Personas como ésas no hay muchas. La mayoría de los habitantes de esta tierra trabaja para ganarse la vida, trabaja porque tiene que trabajar. No son ellos mis­mos quienes con pasión eligen su trabajo, son las circunstancias de la vida las que eligen por ellos. El trabajo que no gusta, el que aburre, valorado sólo porque, incluso siendo desagradable y aburrido, no es accesible para todos, es uno de los peores infortunios humanos. Y no parece que los siglos que vienen vayan a traer algún cambio feliz.
Así me permito decir que, si bien les quito a los poetas el monopolio de la inspi­ración, los incluyo, de todos modos, en el pequeño grupo de los favorecidos por el destino.
En este punto, sin embargo, pueden despertarse dudas en el oyente. A los más diversos verdugos, dictadores, fanáticos, demagogos, que luchan por el poder con ayuda de unas pocas consignas, pero repetida a gritos, también les gusta su trabajo y también lo realizan con ingenio. Claro que sí, pero ellos “saben”. Saben, y lo que saben les basta de una vez para siempre. No se interesan en nada más, porque eso podría debilitar la fuerza de sus argumentos. Y cualquier saber que no provoca nuevas preguntas se convierte muy pronto en algo muerto, pierde la temperatura que propicia la vida. Los casos más extremos, los que se conocen bien tanto por la historia antigua como por la moderna, son capaces de ser letales para las sociedades.
Por eso tengo en tan alta estima dos pequeñas palabras: “no sé”. Pequeñas pero con potentes alas.

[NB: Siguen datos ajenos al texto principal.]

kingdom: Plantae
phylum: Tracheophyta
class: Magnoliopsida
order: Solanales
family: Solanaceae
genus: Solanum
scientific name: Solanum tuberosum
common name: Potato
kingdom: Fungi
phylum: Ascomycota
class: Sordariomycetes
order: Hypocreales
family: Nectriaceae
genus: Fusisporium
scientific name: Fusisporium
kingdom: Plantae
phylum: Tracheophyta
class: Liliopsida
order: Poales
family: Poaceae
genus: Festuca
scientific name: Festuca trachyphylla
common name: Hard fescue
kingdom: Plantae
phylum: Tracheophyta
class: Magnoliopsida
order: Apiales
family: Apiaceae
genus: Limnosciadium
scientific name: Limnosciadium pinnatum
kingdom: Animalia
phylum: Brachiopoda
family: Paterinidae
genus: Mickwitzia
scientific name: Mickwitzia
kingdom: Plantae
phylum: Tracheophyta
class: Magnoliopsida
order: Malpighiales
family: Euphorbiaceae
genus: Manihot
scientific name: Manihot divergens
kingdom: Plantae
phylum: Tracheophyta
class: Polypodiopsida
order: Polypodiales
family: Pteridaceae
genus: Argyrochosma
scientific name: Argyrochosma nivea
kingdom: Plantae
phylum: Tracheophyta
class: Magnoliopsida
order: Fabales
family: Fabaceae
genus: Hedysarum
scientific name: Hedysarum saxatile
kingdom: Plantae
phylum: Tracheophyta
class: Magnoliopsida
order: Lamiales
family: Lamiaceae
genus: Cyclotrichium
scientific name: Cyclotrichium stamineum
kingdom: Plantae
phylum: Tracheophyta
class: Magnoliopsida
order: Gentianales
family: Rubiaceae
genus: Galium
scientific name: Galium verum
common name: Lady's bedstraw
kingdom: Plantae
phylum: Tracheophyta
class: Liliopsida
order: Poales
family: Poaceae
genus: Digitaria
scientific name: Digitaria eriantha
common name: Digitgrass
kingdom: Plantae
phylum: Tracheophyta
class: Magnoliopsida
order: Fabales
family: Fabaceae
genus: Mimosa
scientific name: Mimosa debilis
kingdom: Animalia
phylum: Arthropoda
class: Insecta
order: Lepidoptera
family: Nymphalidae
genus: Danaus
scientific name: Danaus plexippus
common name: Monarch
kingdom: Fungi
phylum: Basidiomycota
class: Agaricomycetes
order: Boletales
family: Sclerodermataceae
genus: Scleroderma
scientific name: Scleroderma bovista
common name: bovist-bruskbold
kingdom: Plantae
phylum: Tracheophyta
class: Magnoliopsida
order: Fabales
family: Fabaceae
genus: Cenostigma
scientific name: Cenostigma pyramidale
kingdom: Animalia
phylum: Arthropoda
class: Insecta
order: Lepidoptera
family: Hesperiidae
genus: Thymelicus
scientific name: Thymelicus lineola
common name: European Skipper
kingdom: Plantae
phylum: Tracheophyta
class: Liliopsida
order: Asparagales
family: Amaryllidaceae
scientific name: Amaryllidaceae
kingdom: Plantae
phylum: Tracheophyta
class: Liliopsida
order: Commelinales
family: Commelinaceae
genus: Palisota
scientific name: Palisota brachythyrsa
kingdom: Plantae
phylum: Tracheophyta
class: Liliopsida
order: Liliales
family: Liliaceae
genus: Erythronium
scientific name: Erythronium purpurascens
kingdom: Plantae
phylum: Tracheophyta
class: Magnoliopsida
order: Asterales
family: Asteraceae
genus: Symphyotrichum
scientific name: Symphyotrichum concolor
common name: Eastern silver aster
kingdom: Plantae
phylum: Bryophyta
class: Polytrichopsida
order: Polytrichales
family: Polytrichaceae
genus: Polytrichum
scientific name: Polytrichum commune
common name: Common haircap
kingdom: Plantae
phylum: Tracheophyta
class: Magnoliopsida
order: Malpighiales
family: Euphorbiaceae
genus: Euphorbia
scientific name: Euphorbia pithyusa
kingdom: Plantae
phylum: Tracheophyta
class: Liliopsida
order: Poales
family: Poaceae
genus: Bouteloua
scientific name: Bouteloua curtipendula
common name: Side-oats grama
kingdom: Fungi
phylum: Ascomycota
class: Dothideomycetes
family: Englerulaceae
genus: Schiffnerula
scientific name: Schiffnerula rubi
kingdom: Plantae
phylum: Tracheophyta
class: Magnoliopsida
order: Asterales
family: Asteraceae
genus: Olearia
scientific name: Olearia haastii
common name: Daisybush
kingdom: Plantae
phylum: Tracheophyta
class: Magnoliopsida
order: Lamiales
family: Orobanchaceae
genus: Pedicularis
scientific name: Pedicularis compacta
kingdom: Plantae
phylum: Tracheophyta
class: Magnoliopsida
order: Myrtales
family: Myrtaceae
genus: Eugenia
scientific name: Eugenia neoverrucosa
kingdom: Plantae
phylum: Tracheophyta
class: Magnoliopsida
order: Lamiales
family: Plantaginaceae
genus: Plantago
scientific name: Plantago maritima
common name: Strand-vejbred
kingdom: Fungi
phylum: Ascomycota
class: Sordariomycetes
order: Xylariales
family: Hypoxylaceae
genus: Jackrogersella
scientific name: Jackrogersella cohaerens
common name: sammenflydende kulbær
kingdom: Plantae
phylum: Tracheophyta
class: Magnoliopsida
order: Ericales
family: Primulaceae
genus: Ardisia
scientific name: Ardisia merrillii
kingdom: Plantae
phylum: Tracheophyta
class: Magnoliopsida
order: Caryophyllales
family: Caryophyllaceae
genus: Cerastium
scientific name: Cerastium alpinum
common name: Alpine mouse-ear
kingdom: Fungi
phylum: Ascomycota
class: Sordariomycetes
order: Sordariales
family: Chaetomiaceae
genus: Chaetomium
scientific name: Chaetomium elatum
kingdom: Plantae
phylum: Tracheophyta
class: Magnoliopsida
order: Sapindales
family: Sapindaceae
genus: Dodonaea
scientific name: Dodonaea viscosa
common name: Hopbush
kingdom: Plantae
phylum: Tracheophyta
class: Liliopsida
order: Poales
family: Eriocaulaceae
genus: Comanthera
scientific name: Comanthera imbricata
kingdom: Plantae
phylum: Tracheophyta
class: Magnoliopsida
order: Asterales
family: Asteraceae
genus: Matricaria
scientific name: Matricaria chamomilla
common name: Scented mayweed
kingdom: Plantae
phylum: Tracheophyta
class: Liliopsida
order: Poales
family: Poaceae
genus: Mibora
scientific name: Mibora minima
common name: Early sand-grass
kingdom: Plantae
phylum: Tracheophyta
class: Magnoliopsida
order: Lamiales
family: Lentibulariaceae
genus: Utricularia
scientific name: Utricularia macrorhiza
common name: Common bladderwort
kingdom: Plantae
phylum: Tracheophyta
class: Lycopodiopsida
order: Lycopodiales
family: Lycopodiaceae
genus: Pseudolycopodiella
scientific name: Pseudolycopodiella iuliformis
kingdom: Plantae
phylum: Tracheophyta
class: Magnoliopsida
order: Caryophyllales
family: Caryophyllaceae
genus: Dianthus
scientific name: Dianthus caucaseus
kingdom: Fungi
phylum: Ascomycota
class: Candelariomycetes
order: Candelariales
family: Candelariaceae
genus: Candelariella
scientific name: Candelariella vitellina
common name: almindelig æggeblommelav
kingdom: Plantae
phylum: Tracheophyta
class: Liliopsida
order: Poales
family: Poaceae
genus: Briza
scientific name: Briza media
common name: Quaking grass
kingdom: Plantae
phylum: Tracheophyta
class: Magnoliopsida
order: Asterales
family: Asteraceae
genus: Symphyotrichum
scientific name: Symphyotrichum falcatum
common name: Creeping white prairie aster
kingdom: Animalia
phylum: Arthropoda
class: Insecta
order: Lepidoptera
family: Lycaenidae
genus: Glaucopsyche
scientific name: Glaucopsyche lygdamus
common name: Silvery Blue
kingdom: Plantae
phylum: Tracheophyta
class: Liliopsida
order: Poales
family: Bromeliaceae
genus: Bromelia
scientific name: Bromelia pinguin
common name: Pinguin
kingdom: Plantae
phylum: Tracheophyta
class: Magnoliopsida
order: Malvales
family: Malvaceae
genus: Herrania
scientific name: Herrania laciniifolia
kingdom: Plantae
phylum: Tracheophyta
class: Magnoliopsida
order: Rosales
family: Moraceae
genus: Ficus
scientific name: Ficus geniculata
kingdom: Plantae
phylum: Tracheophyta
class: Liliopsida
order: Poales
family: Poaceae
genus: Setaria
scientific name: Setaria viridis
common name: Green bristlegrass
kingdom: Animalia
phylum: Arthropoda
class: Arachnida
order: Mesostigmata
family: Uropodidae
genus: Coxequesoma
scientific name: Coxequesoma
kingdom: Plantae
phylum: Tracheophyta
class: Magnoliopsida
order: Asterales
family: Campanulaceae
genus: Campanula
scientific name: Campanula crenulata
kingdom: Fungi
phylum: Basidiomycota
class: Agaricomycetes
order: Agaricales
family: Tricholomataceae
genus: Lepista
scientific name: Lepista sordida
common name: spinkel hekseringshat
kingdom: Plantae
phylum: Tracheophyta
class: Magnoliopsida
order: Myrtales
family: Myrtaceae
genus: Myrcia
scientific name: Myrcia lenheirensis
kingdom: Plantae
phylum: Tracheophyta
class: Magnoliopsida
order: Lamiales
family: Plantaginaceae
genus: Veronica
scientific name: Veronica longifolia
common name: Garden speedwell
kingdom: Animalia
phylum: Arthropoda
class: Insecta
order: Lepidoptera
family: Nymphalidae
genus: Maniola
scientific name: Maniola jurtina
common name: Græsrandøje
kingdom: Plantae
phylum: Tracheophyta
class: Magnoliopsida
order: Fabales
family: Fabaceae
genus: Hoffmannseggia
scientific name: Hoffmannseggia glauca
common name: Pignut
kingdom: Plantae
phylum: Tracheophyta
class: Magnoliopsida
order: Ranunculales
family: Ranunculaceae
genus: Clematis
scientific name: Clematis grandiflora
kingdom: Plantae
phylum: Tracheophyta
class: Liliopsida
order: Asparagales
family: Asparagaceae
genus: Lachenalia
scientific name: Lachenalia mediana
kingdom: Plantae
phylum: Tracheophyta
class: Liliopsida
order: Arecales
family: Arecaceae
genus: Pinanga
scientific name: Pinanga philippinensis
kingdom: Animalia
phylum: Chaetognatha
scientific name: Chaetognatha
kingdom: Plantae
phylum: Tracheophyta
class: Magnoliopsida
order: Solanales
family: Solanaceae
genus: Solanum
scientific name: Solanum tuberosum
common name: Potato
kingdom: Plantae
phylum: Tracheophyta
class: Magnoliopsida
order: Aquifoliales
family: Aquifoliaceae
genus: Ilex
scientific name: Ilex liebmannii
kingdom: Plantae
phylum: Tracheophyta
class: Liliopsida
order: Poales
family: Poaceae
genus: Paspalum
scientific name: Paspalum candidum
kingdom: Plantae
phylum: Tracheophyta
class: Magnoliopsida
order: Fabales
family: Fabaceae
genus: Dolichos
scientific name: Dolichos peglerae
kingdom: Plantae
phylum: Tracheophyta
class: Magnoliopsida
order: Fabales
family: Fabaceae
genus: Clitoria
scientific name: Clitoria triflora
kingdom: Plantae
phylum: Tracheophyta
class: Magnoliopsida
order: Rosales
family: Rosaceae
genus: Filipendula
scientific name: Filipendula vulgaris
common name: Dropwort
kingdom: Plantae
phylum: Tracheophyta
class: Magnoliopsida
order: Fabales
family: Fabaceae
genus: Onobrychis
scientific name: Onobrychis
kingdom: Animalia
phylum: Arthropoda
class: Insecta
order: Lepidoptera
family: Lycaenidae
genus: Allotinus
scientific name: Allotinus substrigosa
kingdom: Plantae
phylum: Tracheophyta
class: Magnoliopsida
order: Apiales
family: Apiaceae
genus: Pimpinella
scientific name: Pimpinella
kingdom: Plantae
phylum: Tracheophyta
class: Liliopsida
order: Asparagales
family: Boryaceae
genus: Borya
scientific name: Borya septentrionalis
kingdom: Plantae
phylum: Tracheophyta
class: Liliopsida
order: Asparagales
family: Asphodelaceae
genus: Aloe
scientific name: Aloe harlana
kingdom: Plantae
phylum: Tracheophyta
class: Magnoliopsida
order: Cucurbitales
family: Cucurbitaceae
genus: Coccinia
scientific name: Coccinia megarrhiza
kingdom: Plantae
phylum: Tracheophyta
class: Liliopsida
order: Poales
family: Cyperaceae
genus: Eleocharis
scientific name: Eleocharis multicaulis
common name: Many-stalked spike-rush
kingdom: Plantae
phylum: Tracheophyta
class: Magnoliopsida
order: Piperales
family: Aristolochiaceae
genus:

Que nos ensanchan los horizontes hacia territorios que se si­túan dentro de nosotros mismos y hacia extensiones en las que cuelga nuestra menguada tierra. Si Isaac Newton no se hubiera dicho “no sé”, las manzanas del jardín hubieran podido caer ante sus ojos como granizo y él, en el mejor de los casos, se habría inclinado a recogerlas para comérselas con apetito.
Si mi compatriota Maria Sklodowska-Curie no se hubiese dicho “no sé”, probable­mente se hubiera convertido en profesora de química en un pensionado de seño­ritas de buena familia y en este trabajo, por otra parte respetable, habría transcu­rrido su vida. Pero ella se dijo “no sé”, y fueron exactamente estas dos palabras las que la condujeron, y no una sino dos veces, a Estocolmo, donde se galardona con el Premio Nobel a las personas de espíritu inquieto en constante búsqueda.



Discurso de recepción del Premio Nobel. Estocolmo, 1996.